TASK DESCRIPTION: Please retype the entries below exactly as they are written.

┌─ RECORDS SHOWN

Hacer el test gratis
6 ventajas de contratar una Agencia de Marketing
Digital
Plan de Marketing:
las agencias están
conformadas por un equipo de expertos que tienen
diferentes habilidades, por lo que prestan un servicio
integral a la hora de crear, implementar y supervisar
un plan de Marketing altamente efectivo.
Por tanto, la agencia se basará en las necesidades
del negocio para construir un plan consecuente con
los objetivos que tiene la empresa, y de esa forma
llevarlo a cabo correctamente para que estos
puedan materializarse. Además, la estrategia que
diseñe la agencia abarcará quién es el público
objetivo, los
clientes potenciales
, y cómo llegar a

└─

WRITTEN REPLY:
Hacer el test gratis
6 ventajas de contratar una Agencia de Marketing
Digital
Plan de Marketing:
las agencias están
conformadas por un equipo de expertos que tienen
diferentes habilidades, por lo que prestan un servicio
integral a la hora de crear, implementar y supervisar
un plan de Marketing altamente efectivo.
Por tanto, la agencia se basará en las necesidades
del negocio para construir un plan consecuente con
los objetivos que tiene la empresa, y de esa forma
llevarlo a cabo correctamente para que estos
puedan materializarse. Además, la estrategia que
diseñe la agencia abarcará quién es el público
objetivo, los
clientes potenciales
, y cómo llegar a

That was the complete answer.